[GOAL OF THE EXERCISE]
Here are records with pictures in them. Copy all of them exactly and leave the pictures out.

━━━━━ RECORDS SHOWN ━━━━━

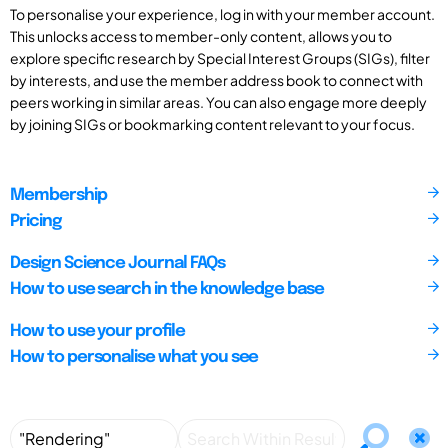
To personalise your experience, log in with your member account.
This unlocks access to member-only content, allows you to
explore specific research by Special Interest Groups (SIGs), filter
by interests, and use the member address book to connect with
peers working in similar areas. You can also engage more deeply
by joining SIGs or bookmarking content relevant to your focus.
Membership
Pricing
Design Science Journal FAQs
How to use search in the knowledge base
How to use your profile
How to personalise what you see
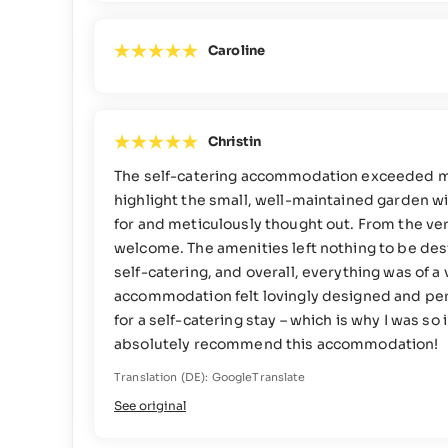
Caroline
Christin
The self-catering accommodation exceeded my e
highlight the small, well-maintained garden wi
for and meticulously thought out. From the ver
welcome. The amenities left nothing to be desi
self-catering, and overall, everything was of 
accommodation felt lovingly designed and perfe
for a self-catering stay – which is why I was s
absolutely recommend this accommodation!
Translation (DE): GoogleTranslate
See original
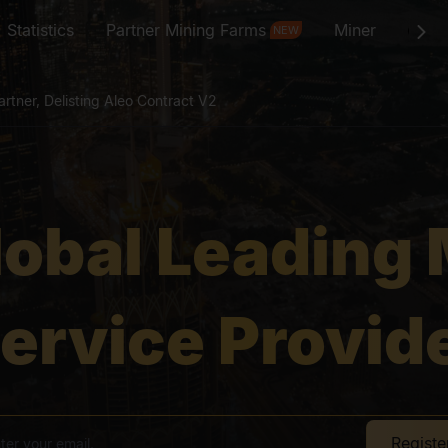
Statistics
Partner Mining Farms
Miner
St
NEW
rtner, Delisting Aleo Contract V2
ing Month Extended
lobal Leading 
Doge Airdrop
rtner, Delisting Aleo Contract V2
ervice Provid
ing Month Extended
Regist
Doge Airdrop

━━━━━

[RESPONSE FOR THIS EXERCISE]
To personalise your experience, log in with your member account.
This unlocks access to member-only content, allows you to
explore specific research by Special Interest Groups (SIGs), filter
by interests, and use the member address book to connect with
peers working in similar areas. You can also engage more deeply
by joining SIGs or bookmarking content relevant to your focus.
Membership
Pricing
Design Science Journal FAQs
How to use search in the knowledge base
How to use your profile
How to personalise what you see
Caroline
Christin
The self-catering accommodation exceeded my e
highlight the small, well-maintained garden wi
for and meticulously thought out. From the ver
welcome. The amenities left nothing to be desi
self-catering, and overall, everything was of 
accommodation felt lovingly designed and perfe
for a self-catering stay – which is why I was s
absolutely recommend this accommodation!
Translation (DE): GoogleTranslate
See original
Statistics
Partner Mining Farms
Miner
St
NEW
rtner, Delisting Aleo Contract V2
ing Month Extended
lobal Leading 
Doge Airdrop
rtner, Delisting Aleo Contract V2
ervice Provid
ing Month Extended
Regist
Doge Airdrop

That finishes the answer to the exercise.